L’imputato siciliano alla sbarra insieme a Filippone si difende in aula a Reggio prima di lasciare la parola agli avvocati per la sua difesa
Tutti gli articoli di Cronaca
PHOTO
«Non sono mai stato in Calabria e non conosco i Piromalli». Con queste parole Giuseppe Graviano, imputato nel processo ’Ndrangheta stragista che vede alla sbarra con lui anche Rocco Santo Filippone con l’accusa di essere i mandanti degli agguati ai carabinieri Fava e Garofalo, ha deciso di rilasciare dichiarazioni spontanee prima di lasciare spazio ai legali per la sua difesa.
Durante l’udienza in corso alla Corte d’Appello di Reggio Calabria, l’imputato ha ripercorso diversi processi che lo hanno visto coinvolto cercando di minare la credibilità delle dichiarazione dei pentiti che la Procura ha, invece, portato a sostegno della sua colpevolezza.
Da Villani a Nino Lo Giudice, Graviano ha ribadito in più passaggi la sua estraneità alla strategia stragista.
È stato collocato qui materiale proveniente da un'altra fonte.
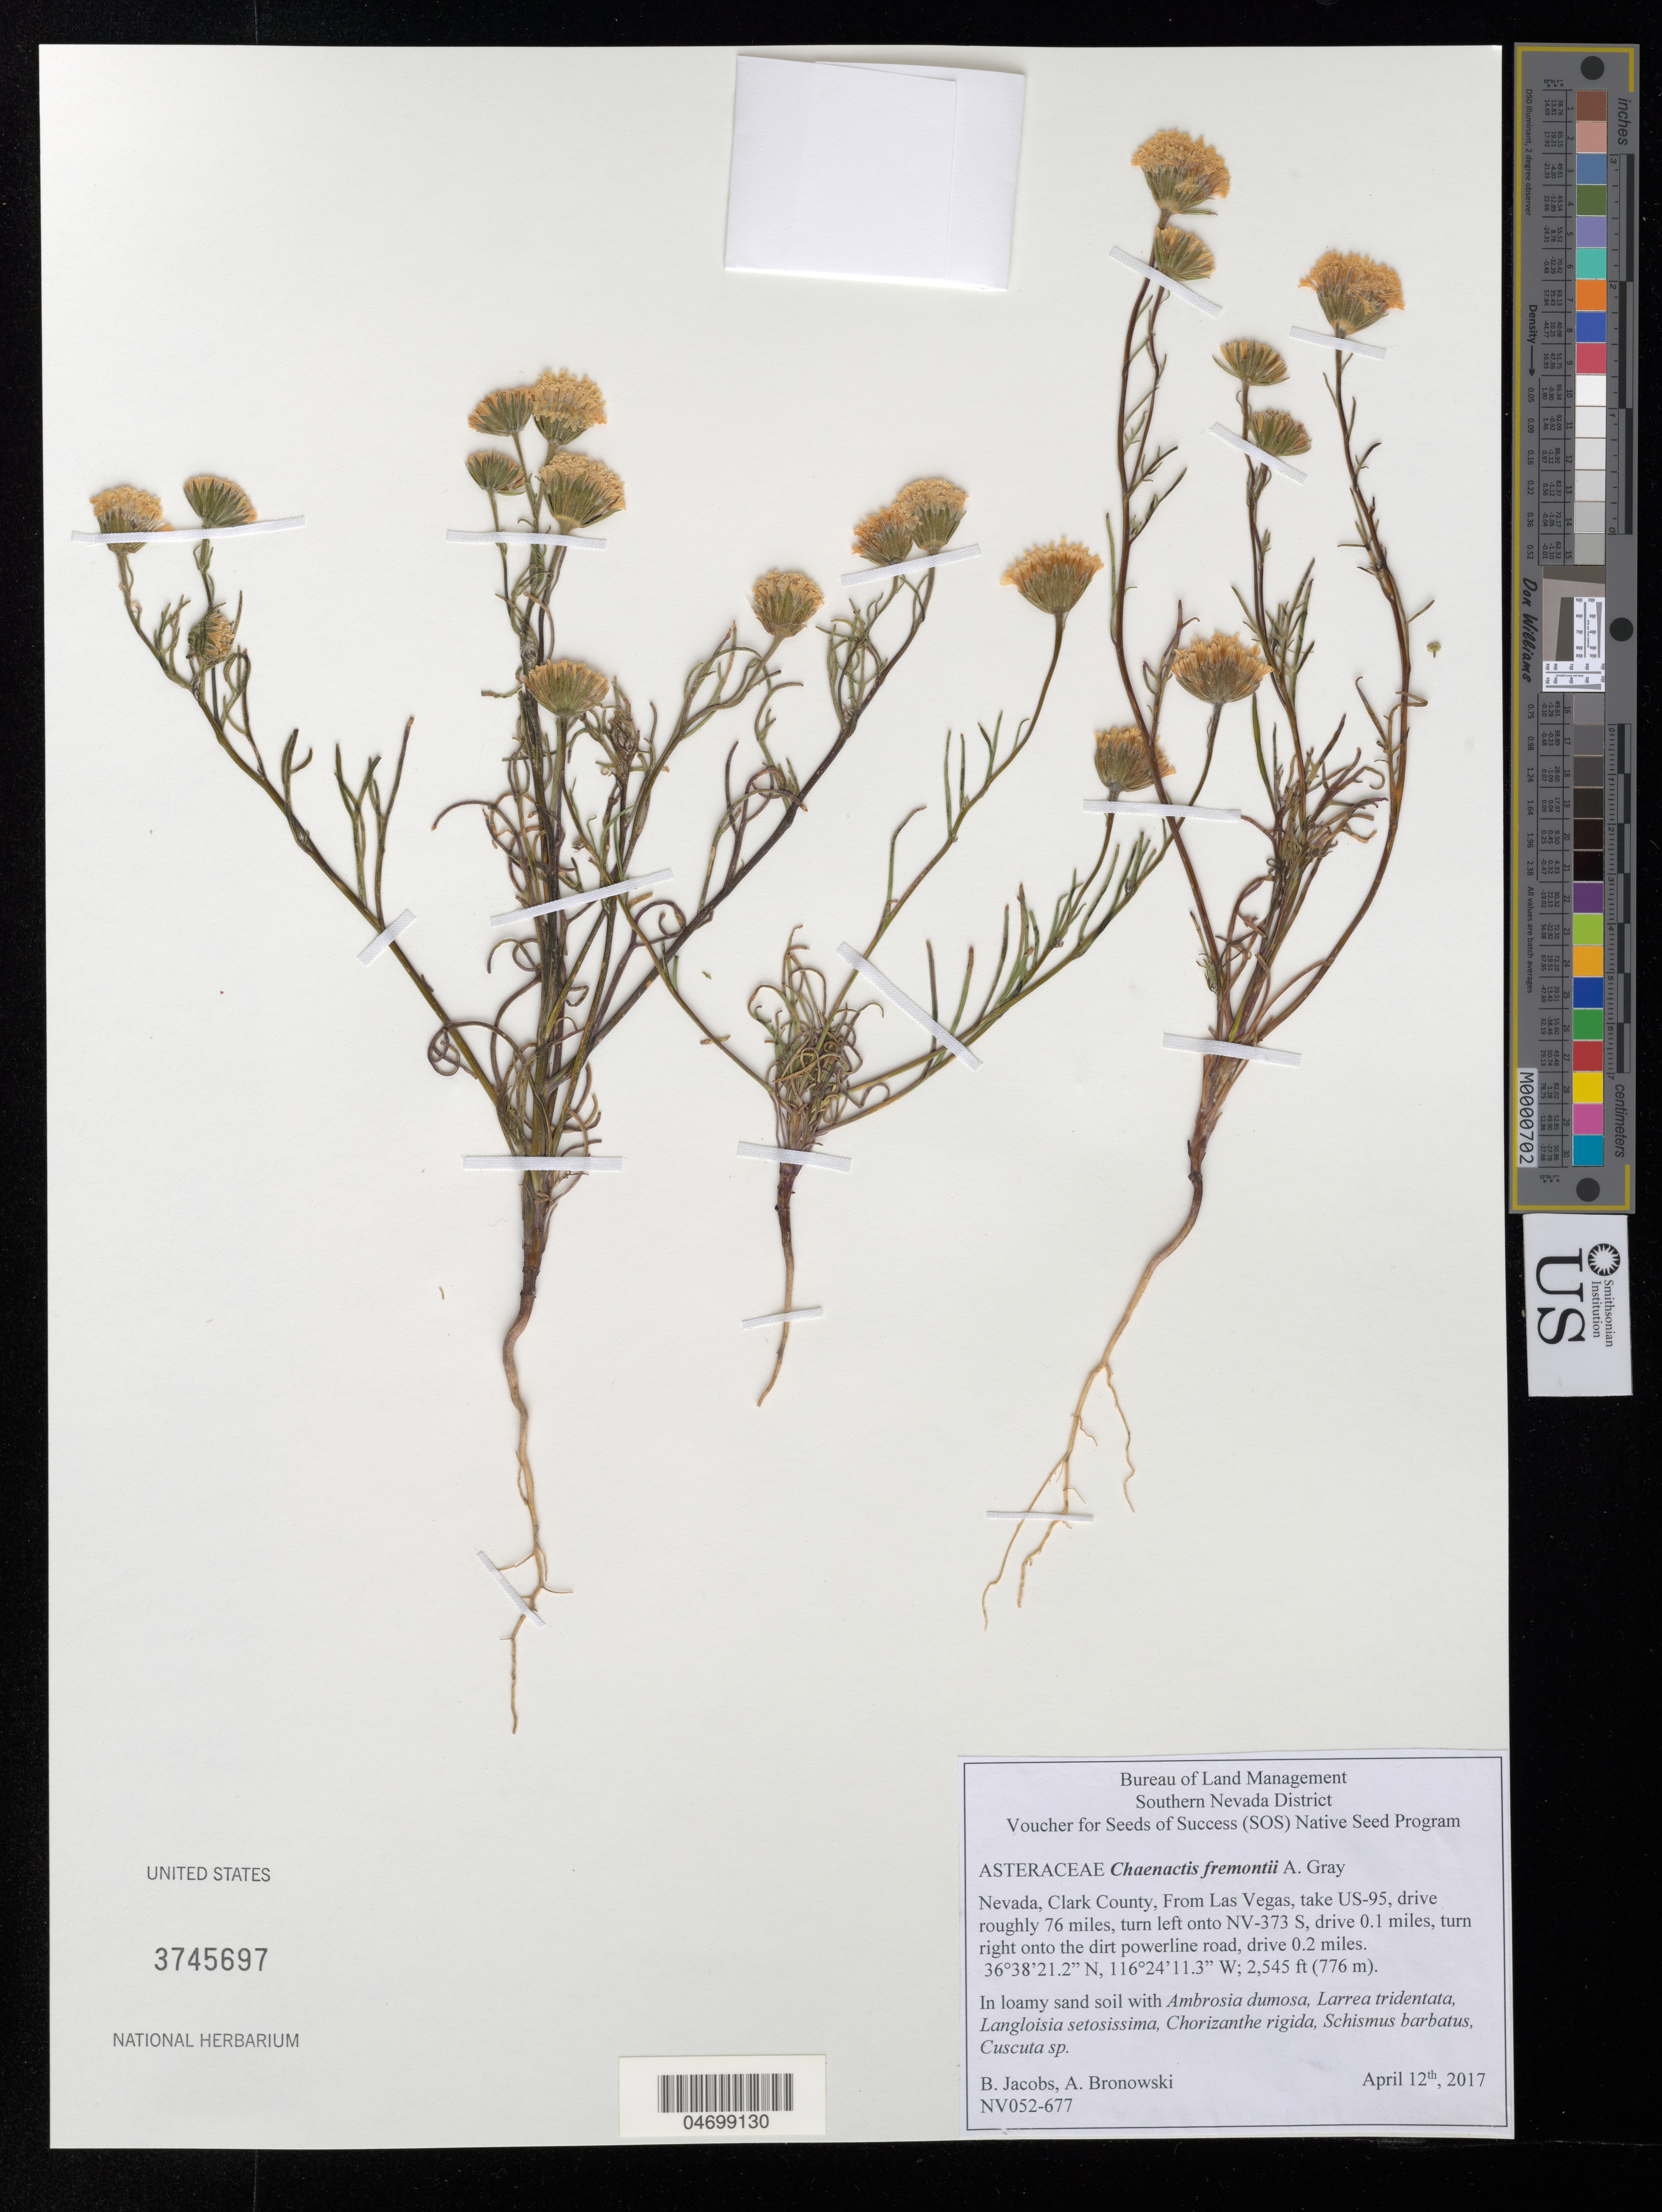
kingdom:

Ed è proprio il cuore di questo processo, che vuole fare luce sul periodo più buio della storia d’Italia, fatto di trattative, intrecci e bombe, ad aver visto Graviano pronto a difendersi negando anche l’esistenza di una «doppia affiliazione».
In totale antitesi con la ricostruzione della Procura, che ha raccontato alla Corte, anni di trattative che hanno visto la ‘ndrangheta appoggiare e sostenere la strategia stragista di Cosa Nostra, Gaviano ha lasciato la difesa agli avvocati dicendosi estraneo a logiche: «Hanno raccontato fatti per sentito dire».
Chi è Graviano
Per Graviano il procuratore Giuseppe Lombardo ha chiesto la conferma della sentenza di primo grado, ovvero l’ergastolo. Il boss siciliano di Brancaccio e l’esponente della cosca Piromalli, sono accusati di essere i mandanti del duplice omicidio dei carabinieri Antonino Fava e Vincenzo Garofalo, uccisi il 18 gennaio 1994. Un agguato che, secondo la Dda di Reggio Calabria, rientra a pieno titolo nelle cosiddette “stragi continentali”, consumate nella prima metà degli anni Novanta da Cosa nostra e ‘Ndrangheta.